*** SOURCE PASSAGE ***

Skip to content

OCR Inferencer Node

Overview

The OCR Inferencer node provides specialized Optical Character Recognition capabilities using PaddleOCR models in Docker containers. It supports full OCR pipelines, text detection, text recognition, and document orientation detection for processing documents and images containing text.

Key Features

  • Multiple OCR tasks: Full OCR, detection only, recognition only, document rotation
  • PaddleOCR integration: Industry-leading OCR accuracy and speed
  • Multi-language support: Configurable detection and recognition models
  • Document preprocessing: Unwarping, orientation correction, text line rotation
  • Docker-based execution: Isolated Python OCR server
  • Promise mode: Asynchronous batch processing
  • Debug visualization: Display OCR results on canvas
  • Auto-warmup: Pre-warm models for faster first requests
  • Configurable thresholds: Fine-tune detection and recognition parameters

Architecture

Components

  1. Node-RED Node: Configuration and message handling
  2. Docker Container: PaddleOCR Python server
  3. gRPC Protocol: Communication layer
  4. PaddleOCR Models: Detection and recognition models

Supported Tasks

TaskDescriptionOutput
OCRFull pipeline (detect + recognize)Text boxes with recognized text
DetectionFind text regions onlyText box coordinates
RecognitionRecognize text from imagesText strings
Document RotationDetect document orientationRotation angle (0°, 90°, 180°, 270°)

*** End of SOURCE PASSAGE ***
*** SOURCE MATERIAL ***

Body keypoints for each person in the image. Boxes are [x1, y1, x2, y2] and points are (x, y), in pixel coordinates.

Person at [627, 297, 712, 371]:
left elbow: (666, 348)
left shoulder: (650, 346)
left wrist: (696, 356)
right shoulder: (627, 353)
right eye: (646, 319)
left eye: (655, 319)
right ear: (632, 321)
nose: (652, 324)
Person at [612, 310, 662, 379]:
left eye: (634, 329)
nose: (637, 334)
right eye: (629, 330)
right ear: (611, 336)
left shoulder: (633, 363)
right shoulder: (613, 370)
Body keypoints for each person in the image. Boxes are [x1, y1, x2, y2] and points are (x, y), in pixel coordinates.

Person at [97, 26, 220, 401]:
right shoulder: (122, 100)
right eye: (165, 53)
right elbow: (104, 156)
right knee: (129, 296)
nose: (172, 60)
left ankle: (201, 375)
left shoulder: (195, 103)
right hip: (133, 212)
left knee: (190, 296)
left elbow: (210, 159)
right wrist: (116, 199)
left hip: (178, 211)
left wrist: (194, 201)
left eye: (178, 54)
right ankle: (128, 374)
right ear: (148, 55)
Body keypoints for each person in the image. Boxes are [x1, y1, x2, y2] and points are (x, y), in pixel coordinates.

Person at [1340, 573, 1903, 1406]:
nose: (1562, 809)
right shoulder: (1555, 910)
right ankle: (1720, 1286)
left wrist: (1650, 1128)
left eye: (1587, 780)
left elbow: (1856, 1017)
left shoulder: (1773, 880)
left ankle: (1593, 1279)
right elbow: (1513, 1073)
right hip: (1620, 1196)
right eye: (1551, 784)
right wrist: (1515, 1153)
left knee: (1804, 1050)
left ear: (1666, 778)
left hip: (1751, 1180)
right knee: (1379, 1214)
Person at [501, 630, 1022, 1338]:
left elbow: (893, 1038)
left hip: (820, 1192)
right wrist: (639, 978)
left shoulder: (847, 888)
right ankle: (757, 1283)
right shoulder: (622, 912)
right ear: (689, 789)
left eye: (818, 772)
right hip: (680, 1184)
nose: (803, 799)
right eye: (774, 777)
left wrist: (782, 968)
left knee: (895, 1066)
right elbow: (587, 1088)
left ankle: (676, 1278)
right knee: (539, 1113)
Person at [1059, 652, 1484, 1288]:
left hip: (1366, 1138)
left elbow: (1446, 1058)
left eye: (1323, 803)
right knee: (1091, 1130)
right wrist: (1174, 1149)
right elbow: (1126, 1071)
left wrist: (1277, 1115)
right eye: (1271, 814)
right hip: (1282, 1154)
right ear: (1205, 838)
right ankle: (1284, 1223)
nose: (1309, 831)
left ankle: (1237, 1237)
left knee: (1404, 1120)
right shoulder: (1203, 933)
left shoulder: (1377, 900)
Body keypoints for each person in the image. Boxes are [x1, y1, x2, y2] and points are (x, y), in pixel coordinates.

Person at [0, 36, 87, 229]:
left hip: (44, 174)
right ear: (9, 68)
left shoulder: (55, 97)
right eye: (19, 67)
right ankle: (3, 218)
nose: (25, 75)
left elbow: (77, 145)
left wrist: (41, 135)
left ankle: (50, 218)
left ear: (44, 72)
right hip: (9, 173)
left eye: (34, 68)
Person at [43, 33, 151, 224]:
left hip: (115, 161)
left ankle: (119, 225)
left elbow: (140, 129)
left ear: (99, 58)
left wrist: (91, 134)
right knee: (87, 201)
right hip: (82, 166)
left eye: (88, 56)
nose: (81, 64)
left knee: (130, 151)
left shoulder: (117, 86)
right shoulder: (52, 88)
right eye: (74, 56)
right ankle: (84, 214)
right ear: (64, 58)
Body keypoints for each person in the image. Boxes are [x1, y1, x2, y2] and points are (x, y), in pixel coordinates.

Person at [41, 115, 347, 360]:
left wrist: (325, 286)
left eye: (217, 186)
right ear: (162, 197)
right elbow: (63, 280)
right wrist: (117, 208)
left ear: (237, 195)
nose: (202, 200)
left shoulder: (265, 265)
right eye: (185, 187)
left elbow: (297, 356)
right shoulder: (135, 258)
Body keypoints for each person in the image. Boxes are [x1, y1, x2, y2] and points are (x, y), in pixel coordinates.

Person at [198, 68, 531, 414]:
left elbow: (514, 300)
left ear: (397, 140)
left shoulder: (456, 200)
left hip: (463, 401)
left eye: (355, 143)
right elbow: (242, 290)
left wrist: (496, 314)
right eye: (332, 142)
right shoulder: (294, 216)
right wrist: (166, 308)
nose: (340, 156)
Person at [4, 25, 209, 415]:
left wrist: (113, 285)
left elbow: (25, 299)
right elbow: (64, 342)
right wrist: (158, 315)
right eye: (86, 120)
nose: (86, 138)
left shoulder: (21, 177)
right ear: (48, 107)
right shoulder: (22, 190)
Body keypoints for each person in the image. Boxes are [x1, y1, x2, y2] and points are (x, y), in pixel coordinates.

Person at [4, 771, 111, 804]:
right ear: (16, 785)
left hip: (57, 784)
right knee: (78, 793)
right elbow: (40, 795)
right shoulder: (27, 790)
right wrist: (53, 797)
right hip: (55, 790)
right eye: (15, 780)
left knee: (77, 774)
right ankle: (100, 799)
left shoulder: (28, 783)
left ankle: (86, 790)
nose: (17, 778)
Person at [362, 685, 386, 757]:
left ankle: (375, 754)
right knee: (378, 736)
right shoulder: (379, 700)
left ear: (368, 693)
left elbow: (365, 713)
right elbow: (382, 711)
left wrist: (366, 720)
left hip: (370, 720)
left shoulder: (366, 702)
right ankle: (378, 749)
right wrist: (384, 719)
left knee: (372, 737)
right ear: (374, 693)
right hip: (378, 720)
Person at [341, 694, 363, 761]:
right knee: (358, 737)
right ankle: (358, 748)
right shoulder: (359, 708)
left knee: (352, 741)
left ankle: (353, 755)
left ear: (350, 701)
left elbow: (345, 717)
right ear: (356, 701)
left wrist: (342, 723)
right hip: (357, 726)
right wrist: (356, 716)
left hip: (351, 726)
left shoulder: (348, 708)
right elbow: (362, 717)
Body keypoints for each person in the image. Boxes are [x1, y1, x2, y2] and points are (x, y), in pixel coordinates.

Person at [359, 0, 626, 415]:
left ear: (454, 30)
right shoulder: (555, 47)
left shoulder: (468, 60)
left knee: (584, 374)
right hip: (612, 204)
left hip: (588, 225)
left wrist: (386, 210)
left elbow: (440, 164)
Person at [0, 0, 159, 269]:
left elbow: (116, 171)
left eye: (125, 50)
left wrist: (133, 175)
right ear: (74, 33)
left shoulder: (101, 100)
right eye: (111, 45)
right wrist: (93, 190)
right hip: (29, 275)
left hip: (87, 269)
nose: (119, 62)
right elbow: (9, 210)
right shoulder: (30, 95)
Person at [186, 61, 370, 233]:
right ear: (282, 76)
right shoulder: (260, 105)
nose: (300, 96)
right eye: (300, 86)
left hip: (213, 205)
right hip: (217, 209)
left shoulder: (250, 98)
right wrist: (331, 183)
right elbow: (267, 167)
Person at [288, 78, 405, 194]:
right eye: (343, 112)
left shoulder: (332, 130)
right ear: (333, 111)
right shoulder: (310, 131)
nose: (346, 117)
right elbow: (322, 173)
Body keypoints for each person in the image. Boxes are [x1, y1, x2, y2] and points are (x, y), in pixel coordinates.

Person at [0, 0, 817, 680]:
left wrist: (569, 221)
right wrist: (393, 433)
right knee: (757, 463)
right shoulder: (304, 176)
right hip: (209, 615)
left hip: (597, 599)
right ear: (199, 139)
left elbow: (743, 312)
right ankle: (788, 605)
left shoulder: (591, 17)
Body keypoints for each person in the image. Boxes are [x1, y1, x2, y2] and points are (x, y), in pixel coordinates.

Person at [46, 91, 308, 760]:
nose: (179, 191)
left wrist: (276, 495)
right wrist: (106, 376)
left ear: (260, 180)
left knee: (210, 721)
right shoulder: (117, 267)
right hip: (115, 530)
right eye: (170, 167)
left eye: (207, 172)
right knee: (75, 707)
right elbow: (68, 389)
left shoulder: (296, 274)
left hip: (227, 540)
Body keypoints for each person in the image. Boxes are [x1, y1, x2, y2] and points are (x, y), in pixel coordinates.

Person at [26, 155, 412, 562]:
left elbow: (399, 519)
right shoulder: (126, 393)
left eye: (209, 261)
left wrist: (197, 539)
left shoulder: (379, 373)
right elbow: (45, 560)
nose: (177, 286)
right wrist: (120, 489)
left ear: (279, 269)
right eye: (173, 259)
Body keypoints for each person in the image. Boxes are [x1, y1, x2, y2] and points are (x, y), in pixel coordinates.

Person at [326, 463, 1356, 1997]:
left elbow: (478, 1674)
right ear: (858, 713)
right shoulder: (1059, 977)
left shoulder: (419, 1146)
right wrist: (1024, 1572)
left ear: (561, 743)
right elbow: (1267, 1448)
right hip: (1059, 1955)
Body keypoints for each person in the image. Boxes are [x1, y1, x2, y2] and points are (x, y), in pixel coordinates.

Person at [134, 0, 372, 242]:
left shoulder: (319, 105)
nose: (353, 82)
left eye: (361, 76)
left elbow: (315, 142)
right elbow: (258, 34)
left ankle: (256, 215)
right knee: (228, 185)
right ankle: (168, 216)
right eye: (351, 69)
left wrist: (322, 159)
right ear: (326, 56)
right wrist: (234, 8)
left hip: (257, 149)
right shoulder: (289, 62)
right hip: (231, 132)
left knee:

*** End of SOURCE MATERIAL ***

**WORK INSTRUCTIONS:**
- a) Summarize the OCR Inferencer node documentation in two sentences.
- b) According to the OCR Inferencer node documentation, what serves as the communication layer?
- c) Transcribe the part of the OCR Inferencer node documentation that opens with the words containing "Supported Tasks" and closes with "90°, 180°, 270°)".

**ANSWERS BELOW:**
- a) The OCR Inferencer node provides Optical Character Recognition using PaddleOCR models in Docker containers, and it supports full OCR pipelines, text detection, text recognition, and document orientation detection. Its architecture consists of a Node-RED node, a Docker container running a PaddleOCR Python server, a gRPC communication layer, and PaddleOCR detection and recognition models.

- b) The gRPC protocol.

- c)
Supported Tasks

TaskDescriptionOutput
OCRFull pipeline (detect + recognize)Text boxes with recognized text
DetectionFind text regions onlyText box coordinates
RecognitionRecognize text from imagesText strings
Document RotationDetect document orientationRotation angle (0°, 90°, 180°, 270°)